Zhang Hui, Chen Qing-Yi, Xiang Ming-Li, Ma Chang-Ying, Huang Qi, Yang Sheng-Yong
State Key Laboratory of Biotherapy and Cancer Center, West China Hospital, West China Medical School, Sichuan University, No. 1, Keyuan Road 4, Gaopeng Street, Chengdu, Sichuan 610041, PR China.
Toxicol In Vitro. 2009 Feb;23(1):134-40. doi: 10.1016/j.tiv.2008.09.017. Epub 2008 Oct 2.
Drug-induced mitochondrial toxicity has become one of the key reasons for which some drugs fail to enter market or are withdrawn from market. Thus early identification of new chemical entities that injure mitochondrial function grows to be very necessary to produce safer drugs and directly reduce attrition rate in later stages of drug development. In this study, support vector machine (SVM) method combined with genetic algorithm (GA) for feature selection and conjugate gradient method (CG) for parameter optimization (GA-CG-SVM), has been employed to develop prediction model of mitochondrial toxicity. We firstly collected 288 compounds, including 171 MT+ and 117 MT-, from different literature resources. Then these compounds were randomly separated into a training set (253 compounds) and a test set (35 compounds). The overall prediction accuracy for the training set by means of 5-fold cross-validation is 84.59%. Further, the SVM model was evaluated by using the independent test set. The overall prediction accuracy for the test set is 77.14%. These clearly indicate that the mitochondrial toxicity is predictable. Meanwhile impacts of the feature selection and SVM parameter optimization on the quality of SVM model were also examined and discussed. The results implicate the potential of the proposed GA-CG-SVM in facilitating the prediction of mitochondrial toxicity.

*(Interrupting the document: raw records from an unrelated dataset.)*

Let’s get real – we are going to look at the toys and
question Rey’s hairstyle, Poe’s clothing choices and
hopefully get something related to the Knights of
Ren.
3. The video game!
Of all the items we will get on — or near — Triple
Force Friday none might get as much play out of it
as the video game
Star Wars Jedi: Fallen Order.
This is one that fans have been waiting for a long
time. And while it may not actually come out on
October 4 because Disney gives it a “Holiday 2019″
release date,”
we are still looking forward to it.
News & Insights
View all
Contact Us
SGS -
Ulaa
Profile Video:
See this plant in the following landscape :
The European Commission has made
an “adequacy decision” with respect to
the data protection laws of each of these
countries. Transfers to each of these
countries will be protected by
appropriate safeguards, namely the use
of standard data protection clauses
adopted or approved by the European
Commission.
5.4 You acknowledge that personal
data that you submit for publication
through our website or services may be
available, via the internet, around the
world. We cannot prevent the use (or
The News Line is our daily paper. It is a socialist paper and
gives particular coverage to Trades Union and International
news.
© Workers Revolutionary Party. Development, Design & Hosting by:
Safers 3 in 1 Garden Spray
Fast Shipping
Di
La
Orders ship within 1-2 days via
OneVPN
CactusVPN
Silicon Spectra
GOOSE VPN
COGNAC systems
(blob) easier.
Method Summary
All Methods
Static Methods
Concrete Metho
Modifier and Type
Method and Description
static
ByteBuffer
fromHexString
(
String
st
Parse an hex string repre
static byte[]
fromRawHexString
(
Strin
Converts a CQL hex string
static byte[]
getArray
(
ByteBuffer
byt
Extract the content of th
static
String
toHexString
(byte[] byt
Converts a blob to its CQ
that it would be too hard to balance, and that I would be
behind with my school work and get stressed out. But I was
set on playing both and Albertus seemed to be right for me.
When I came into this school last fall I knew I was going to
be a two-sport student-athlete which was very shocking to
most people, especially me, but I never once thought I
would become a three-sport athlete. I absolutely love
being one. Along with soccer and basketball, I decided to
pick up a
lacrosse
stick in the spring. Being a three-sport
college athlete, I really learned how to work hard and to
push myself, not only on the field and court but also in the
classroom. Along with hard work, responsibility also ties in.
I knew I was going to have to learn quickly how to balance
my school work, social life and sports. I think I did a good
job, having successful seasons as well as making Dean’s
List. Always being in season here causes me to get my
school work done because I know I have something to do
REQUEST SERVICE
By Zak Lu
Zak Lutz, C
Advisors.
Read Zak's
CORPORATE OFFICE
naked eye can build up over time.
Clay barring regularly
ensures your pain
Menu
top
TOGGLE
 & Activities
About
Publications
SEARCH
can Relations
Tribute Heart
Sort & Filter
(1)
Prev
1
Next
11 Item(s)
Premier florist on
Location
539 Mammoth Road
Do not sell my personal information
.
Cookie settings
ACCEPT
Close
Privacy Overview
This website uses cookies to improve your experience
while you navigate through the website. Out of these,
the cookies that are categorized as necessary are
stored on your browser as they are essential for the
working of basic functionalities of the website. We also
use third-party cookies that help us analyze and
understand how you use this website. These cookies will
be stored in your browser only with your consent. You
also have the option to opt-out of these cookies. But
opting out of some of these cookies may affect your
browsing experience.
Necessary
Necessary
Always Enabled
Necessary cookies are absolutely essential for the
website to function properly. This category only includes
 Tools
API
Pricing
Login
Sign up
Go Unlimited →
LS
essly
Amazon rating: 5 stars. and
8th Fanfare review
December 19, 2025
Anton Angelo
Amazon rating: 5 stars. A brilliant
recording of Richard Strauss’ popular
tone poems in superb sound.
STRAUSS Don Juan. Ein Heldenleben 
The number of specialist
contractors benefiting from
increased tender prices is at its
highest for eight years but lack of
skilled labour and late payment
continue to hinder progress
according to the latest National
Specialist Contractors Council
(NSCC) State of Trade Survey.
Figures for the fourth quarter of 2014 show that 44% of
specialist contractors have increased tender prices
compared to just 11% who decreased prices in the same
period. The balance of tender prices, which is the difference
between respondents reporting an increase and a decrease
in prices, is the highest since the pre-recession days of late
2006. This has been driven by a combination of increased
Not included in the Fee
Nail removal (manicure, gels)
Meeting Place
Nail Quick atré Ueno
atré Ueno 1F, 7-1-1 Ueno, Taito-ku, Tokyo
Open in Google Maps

药物诱导的线粒体毒性已成为一些药物未能进入市场或被撤出市场的关键原因之一。因此,尽早识别出损害线粒体功能的新化学实体对于研发更安全的药物以及直接降低药物研发后期的淘汰率变得非常必要。在本研究中,支持向量机(SVM)方法与用于特征选择的遗传算法(GA)以及用于参数优化的共轭梯度法(CG)相结合(GA-CG-SVM),用于开发线粒体毒性预测模型。我们首先从不同的文献资源中收集了288种化合物,其中包括171种线粒体毒性阳性(MT+)化合物和117种线粒体毒性阴性(MT-)化合物。然后将这些化合物随机分为训练集(253种化合物)和测试集(35种化合物)。通过5折交叉验证,训练集的总体预测准确率为84.59%。此外,使用独立测试集对SVM模型进行评估。测试集的总体预测准确率为77.14%。这些结果清楚地表明线粒体毒性是可预测的。同时,还研究和讨论了特征选择和SVM参数优化对SVM模型质量的影响。结果表明所提出的GA-CG-SVM在促进线粒体毒性预测方面具有潜力。